I came at last on an account of how he had poisoned himself, and so escaped the hangman. I never learned what he had said about me, but I was quite sure he had not let me off easy. I felt that this failure to announce his confessions was probably due to a desire on the part of the police to avoid alarming me. Be this as it may, I remained long ignorant as to whether or not the villain betrayed my part in that unusual coroner's inquest.

Before many days I had resolved to make another and a bold venture. Accordingly appeared in the St. Louis papers an advertisement to the effect that Dr. von Ingenhoff, the well-known German physician, who had spent two years on the Plains acquiring a knowledge of Indian medicine, was prepared to treat all diseases by vegetable remedies alone. Dr. von Ingenhoff would remain in St. Louis for two weeks, and was to be found at the Grayson House every day from ten until two o'clock.

To my delight, I got two patients the first day. The next I had twice as many, when at once I hired two connecting rooms, and made a very useful arrangement, which I may describe dramatically in the following way:

There being two or three patients waiting while I finished my cigar and morning julep, enters a respectable-looking old gentleman who inquires briskly of the patients if this is really Dr. von Ingenhoff's. He is told it is. My friend was apt to overact his part. I had often occasion to ask him to be less positive.
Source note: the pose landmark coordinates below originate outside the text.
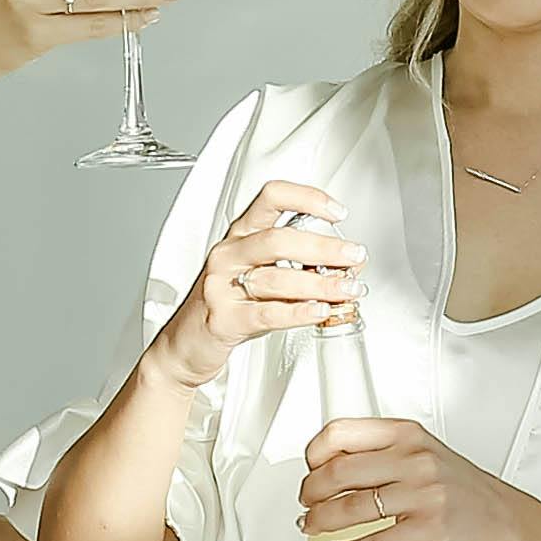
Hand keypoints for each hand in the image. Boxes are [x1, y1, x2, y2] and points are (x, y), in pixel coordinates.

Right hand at [157, 179, 360, 383]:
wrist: (186, 342)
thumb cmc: (228, 305)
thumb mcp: (261, 277)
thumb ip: (301, 267)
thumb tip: (348, 265)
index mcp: (240, 235)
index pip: (271, 197)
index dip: (307, 198)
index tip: (337, 212)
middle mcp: (229, 254)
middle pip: (279, 239)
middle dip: (324, 247)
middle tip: (354, 255)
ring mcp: (221, 286)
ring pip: (276, 278)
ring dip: (320, 284)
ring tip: (346, 289)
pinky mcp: (223, 318)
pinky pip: (267, 313)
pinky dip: (299, 312)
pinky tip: (319, 311)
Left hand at [301, 416, 523, 540]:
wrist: (496, 517)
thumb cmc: (453, 485)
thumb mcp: (420, 452)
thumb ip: (379, 453)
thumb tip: (324, 466)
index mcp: (406, 434)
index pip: (342, 433)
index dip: (314, 454)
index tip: (308, 468)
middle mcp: (414, 460)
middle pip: (339, 471)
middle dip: (311, 491)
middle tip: (305, 502)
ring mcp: (423, 495)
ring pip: (351, 509)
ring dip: (320, 521)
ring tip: (310, 526)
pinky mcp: (427, 530)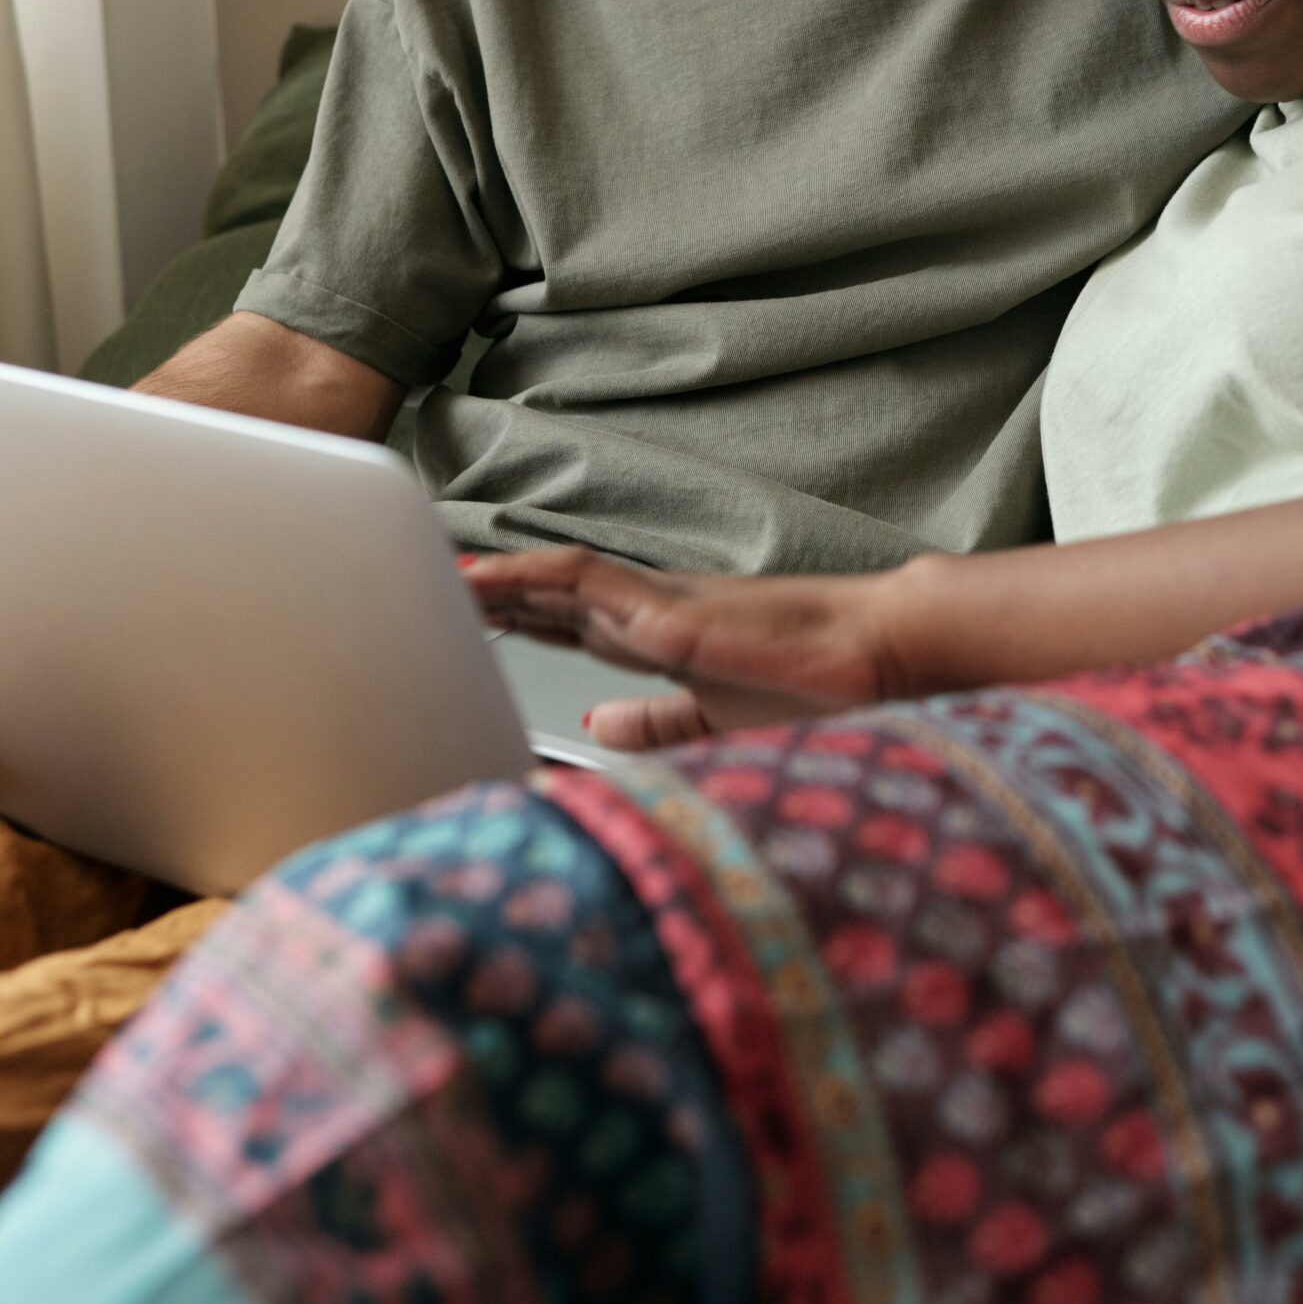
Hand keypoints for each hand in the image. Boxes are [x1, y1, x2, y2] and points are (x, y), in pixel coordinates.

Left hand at [463, 546, 905, 746]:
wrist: (874, 660)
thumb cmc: (811, 689)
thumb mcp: (714, 720)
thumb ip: (656, 722)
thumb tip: (601, 726)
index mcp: (660, 642)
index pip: (569, 624)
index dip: (516, 619)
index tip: (464, 622)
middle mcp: (648, 613)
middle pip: (550, 597)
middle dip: (490, 597)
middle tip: (426, 591)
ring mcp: (655, 602)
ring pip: (555, 581)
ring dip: (495, 580)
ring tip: (436, 577)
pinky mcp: (666, 605)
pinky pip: (582, 580)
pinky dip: (527, 578)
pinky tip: (485, 580)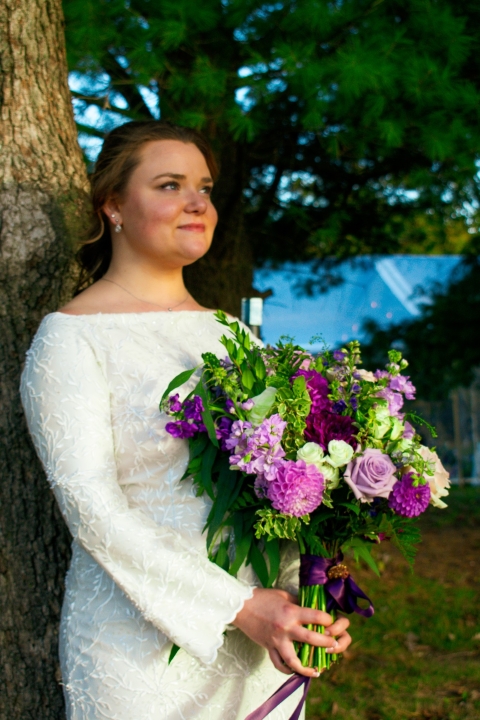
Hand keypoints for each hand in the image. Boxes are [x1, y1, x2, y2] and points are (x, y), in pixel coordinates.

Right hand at [232, 587, 350, 676]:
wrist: (241, 606)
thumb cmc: (263, 597)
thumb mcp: (284, 595)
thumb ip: (298, 603)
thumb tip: (312, 608)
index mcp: (291, 612)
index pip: (316, 617)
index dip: (327, 620)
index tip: (331, 621)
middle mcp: (285, 628)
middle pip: (311, 639)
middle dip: (326, 643)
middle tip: (334, 645)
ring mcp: (276, 640)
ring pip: (294, 660)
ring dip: (306, 667)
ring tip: (317, 671)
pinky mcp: (268, 647)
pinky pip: (278, 663)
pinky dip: (287, 669)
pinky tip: (294, 671)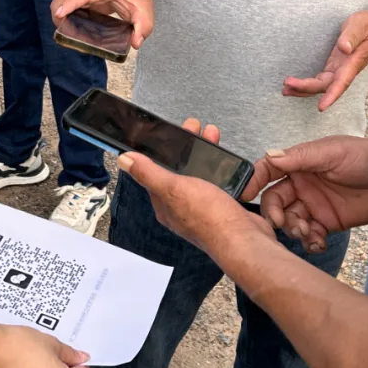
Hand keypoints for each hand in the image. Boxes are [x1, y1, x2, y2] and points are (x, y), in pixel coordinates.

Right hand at [51, 0, 153, 48]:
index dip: (71, 2)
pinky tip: (71, 30)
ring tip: (68, 34)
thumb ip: (144, 25)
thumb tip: (135, 43)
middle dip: (58, 12)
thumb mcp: (144, 6)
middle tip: (65, 33)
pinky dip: (61, 17)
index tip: (60, 15)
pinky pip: (61, 5)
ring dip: (58, 16)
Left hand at [118, 120, 277, 261]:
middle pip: (180, 170)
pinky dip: (221, 167)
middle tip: (195, 128)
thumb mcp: (173, 189)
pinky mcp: (222, 206)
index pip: (156, 172)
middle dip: (187, 147)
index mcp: (165, 204)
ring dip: (205, 153)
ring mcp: (203, 207)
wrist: (244, 239)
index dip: (163, 150)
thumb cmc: (209, 218)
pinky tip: (225, 159)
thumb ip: (148, 173)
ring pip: (200, 173)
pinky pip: (218, 181)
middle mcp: (182, 207)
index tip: (171, 132)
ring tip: (212, 135)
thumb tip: (123, 159)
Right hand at [250, 135, 367, 250]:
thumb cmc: (366, 157)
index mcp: (300, 163)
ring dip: (292, 229)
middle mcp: (303, 184)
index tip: (245, 196)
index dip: (255, 182)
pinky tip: (318, 243)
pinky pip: (309, 235)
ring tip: (307, 232)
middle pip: (275, 201)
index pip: (269, 171)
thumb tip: (269, 155)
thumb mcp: (332, 152)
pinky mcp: (328, 223)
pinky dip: (309, 241)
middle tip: (283, 223)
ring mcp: (314, 205)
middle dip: (274, 214)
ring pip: (290, 220)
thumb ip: (300, 157)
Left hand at [283, 10, 367, 110]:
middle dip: (306, 88)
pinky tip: (292, 86)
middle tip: (287, 85)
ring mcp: (339, 70)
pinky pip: (319, 80)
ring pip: (320, 86)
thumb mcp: (360, 25)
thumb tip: (343, 48)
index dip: (331, 95)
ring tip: (285, 90)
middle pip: (325, 86)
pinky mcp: (334, 68)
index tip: (321, 107)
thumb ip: (352, 36)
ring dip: (303, 89)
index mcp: (353, 63)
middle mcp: (346, 71)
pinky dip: (306, 85)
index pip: (342, 82)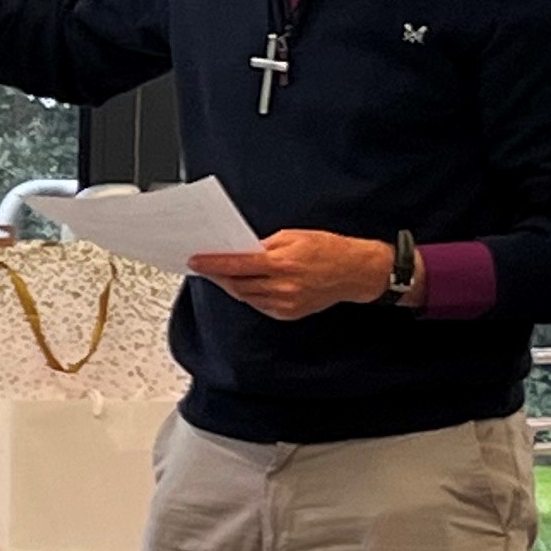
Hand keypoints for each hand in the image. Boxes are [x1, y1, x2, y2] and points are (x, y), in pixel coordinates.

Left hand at [187, 231, 395, 320]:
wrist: (355, 272)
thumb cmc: (328, 249)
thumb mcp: (294, 236)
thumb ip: (264, 245)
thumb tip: (240, 250)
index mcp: (282, 263)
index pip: (237, 264)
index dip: (212, 264)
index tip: (195, 261)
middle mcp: (282, 286)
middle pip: (237, 284)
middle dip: (217, 276)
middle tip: (204, 267)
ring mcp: (286, 303)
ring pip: (245, 297)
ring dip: (231, 286)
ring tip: (222, 274)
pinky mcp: (289, 313)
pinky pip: (259, 305)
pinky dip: (248, 295)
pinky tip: (245, 285)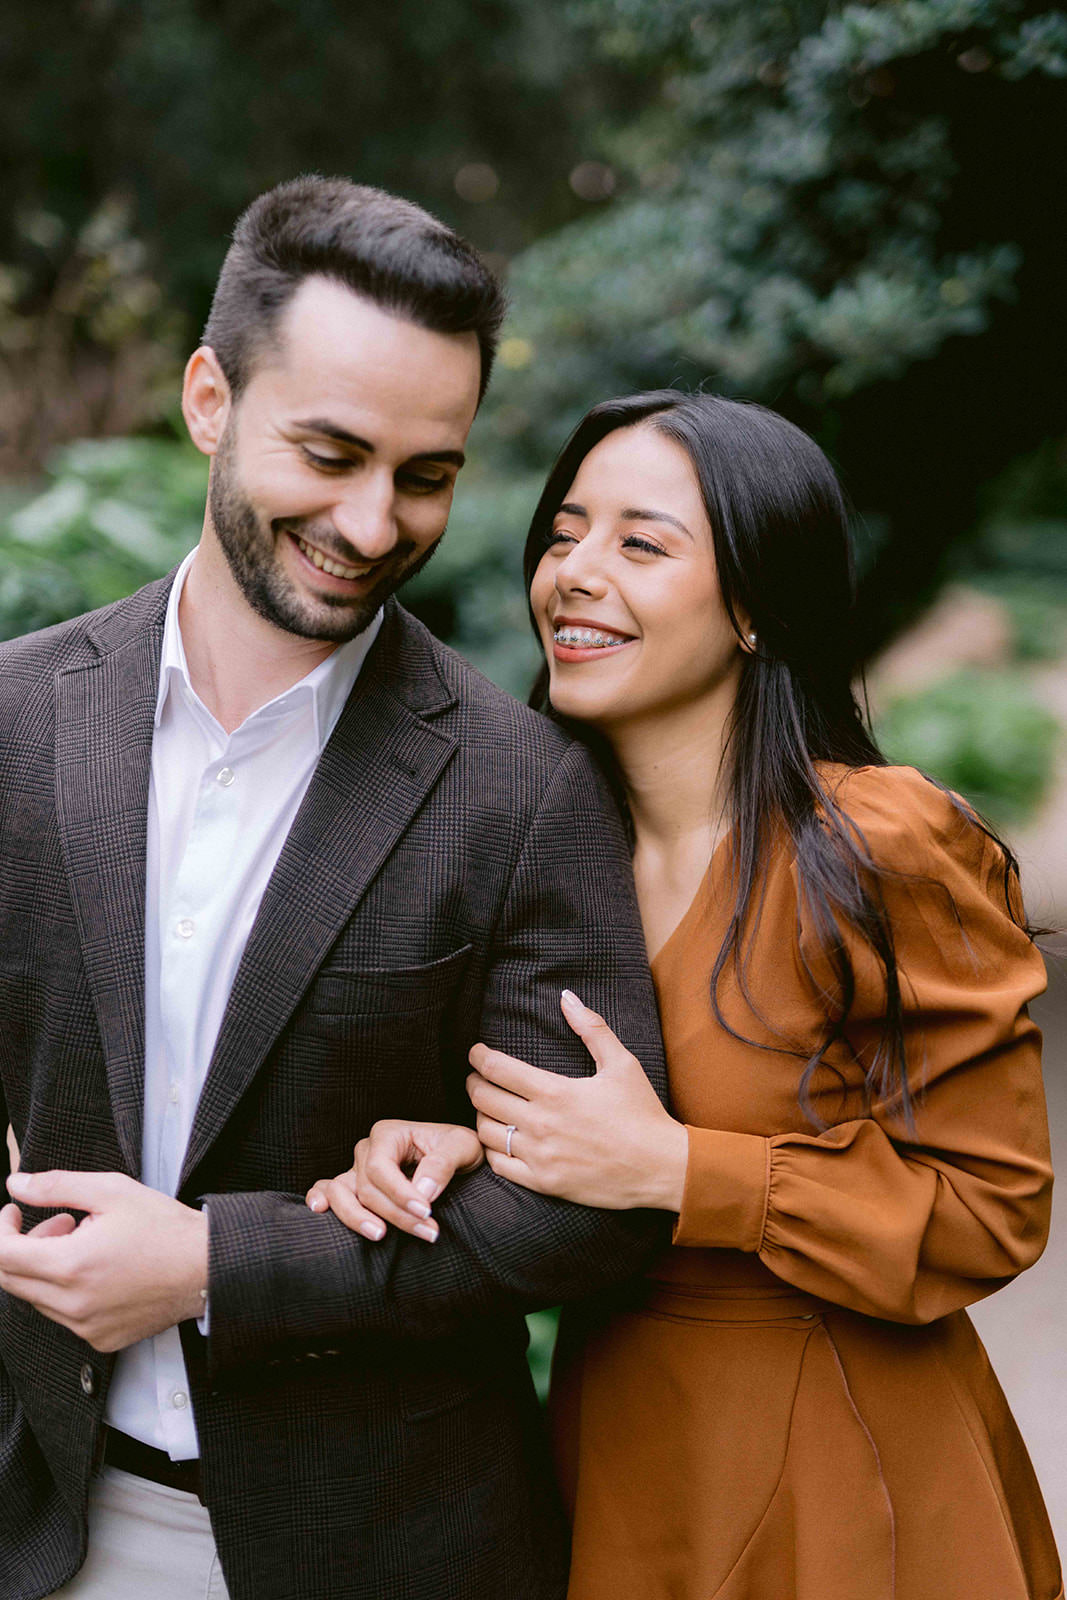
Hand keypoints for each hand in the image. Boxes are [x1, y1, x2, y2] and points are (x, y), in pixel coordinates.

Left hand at [0, 1170, 207, 1352]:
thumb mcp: (111, 1191)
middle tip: (59, 1223)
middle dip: (24, 1245)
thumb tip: (17, 1185)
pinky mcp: (100, 1338)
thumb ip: (56, 1186)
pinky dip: (68, 1291)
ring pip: (37, 1298)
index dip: (1, 1229)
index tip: (14, 1213)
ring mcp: (85, 1326)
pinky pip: (64, 1316)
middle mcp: (72, 1304)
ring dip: (46, 1267)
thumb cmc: (166, 1229)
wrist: (207, 1267)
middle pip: (12, 1279)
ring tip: (86, 1242)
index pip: (3, 1255)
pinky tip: (99, 1270)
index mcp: (71, 1265)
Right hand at [305, 1121, 483, 1241]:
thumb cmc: (457, 1149)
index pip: (381, 1168)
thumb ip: (443, 1164)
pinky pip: (327, 1190)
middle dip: (397, 1214)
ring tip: (380, 1235)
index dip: (399, 1193)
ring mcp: (355, 1169)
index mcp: (388, 1134)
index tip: (426, 1212)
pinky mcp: (353, 1187)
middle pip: (368, 1188)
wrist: (456, 1158)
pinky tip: (320, 1210)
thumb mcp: (462, 1147)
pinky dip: (319, 1198)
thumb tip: (422, 1191)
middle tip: (429, 1232)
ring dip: (357, 1218)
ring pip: (340, 1193)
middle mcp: (366, 1150)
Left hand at [467, 989, 687, 1211]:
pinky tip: (500, 1140)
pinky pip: (498, 1165)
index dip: (478, 1057)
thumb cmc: (642, 1113)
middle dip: (473, 1083)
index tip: (475, 1053)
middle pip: (483, 1098)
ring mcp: (540, 1155)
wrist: (660, 1167)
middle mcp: (541, 1123)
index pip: (496, 1069)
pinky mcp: (543, 1182)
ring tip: (488, 1108)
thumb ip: (591, 1028)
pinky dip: (492, 1150)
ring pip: (485, 1132)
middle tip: (476, 1078)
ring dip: (481, 1116)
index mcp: (555, 1091)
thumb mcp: (622, 1063)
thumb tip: (567, 997)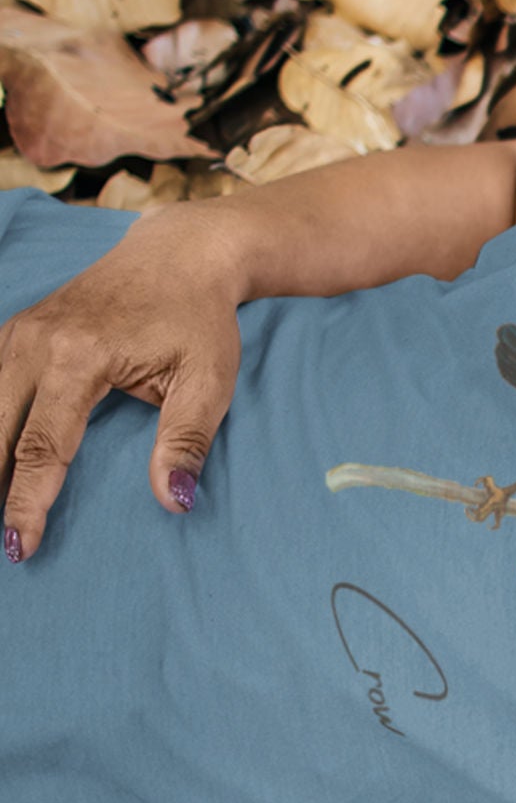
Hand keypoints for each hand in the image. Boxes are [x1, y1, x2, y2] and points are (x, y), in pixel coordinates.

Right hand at [1, 205, 244, 561]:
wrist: (179, 256)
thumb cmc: (199, 322)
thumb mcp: (208, 383)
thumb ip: (186, 442)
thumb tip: (173, 501)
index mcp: (78, 358)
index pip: (42, 447)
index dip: (28, 502)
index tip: (22, 546)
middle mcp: (34, 342)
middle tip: (1, 545)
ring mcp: (18, 332)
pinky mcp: (15, 331)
``Ah,'' says he, ``I shall be delighted to see the doctor. Five years ago I was scalped on the Plains, and now''--exhibiting a well-covered head--``you see what the doctor did for me. 'T isn't any wonder I've come fifty miles to see him. Any of you been scalped, gentlemen?''

To none of them had this misfortune arrived as yet; but, like most folks in the lower ranks of life and some in the upper ones, it was pleasant to find a genial person who would listen to their account of their own symptoms.

Presently, after hearing enough, the old gentleman pulls out a large watch. ``Bless me! it's late. I must call again. May I trouble you, sir, to say to the doctor that his old friend called to see him and will drop in again to-morrow? Don't forget: Governor Brown of Arkansas.'' A moment later the governor visited me by a side door, with his account of the symptoms of my patients.

Enter a tall Hoosier, the governor having retired. ``Now, doc,'' says the Hoosier, ``I've been handled awful these two years back.'' ``Stop!'' I exclaimed. ``Open your eyes. There, now, let me see,'' taking his pulse as I speak. ``Ah, you've a pain there, and there, and you can't sleep; cocktails don't agree any longer. Weren't you bit by a dog two years ago?'' ``I was,'' says the Hoosier, in amazement.